The electronics industry, which completely owns us as consumers, is completely alien from bookselling and has enormous piles of money, which has made for interesting interactions for e-books. Tech predictors keep trying to predict what will happen to book publishing according to the tech industries, which is not going to happen because that's how people buy gadgets, not books. This is how we got the meme that it was Amazon and e-books that killed Borders.

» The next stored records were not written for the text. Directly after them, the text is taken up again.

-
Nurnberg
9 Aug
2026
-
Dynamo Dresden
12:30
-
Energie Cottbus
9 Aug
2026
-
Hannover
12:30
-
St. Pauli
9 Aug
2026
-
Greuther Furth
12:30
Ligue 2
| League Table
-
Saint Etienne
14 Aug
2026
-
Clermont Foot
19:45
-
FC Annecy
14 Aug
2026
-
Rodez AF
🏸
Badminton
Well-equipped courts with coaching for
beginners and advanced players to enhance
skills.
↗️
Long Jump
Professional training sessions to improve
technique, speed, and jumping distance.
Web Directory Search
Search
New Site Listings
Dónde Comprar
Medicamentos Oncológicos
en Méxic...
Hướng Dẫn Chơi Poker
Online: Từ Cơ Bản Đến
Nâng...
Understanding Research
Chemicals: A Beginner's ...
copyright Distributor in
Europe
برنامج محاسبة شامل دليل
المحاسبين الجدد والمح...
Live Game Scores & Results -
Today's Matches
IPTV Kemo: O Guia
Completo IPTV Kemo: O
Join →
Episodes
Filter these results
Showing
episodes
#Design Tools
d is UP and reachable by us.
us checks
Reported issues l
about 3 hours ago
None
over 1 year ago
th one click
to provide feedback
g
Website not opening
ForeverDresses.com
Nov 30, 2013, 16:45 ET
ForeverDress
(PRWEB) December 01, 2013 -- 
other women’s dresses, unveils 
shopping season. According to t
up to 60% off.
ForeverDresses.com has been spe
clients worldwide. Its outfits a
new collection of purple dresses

Regular retail has all sorts of proven points of operations, such as sales, advertising, status marketing, demographic and design research, etc. that don't necessarily work for books. Regular retail is not able to return unsold merchandise to suppliers for a refund, like you can in books. Regular retail has lots and lots of cash and sells its stuff far more widely. Weird little bookstores that should not be able to exist somehow do, if they can manage the rent. Bookstores often end up providing other functions such as community centers, performance spaces, etc., functioning in some ways like public libraries. The book industry is increasingly international and most of the big publishers in the U.S. for instance are owned by foreign corporations, but it is less international than most other industries because it deals chiefly in the written world, which runs into translation requirements that limit it.
As Margaret Atwood explained (emphasis mine):
People sit there putting words on the page, and some of them make a lot of money for their publishers and others create huge losses because the publishers placed their bets wrong. When people say publishing is a business – actually it’s not quite a business. It’s part gambling and part arts and crafts, with a business component. It’s not like any other business, and that’s why when standard businessmen go into publishing and think, “Right, I’m going to clean this up, rationalize it and make it work like a real business,” two years later you find they’re bald because they’ve torn out all their hair. And then you say to them, “It’s not like selling beer. It’s not like selling a case of this and a case of that and doing a campaign that works for all of the beer.” You’re selling one book – not even one author any more. Those days are gone, when you sold, let’s say, “Graham Greene” almost like a brand. You’re selling one book, and each copy of that book has to be bought by one reader and each reading of that book is by one unique individual. It’s very specific.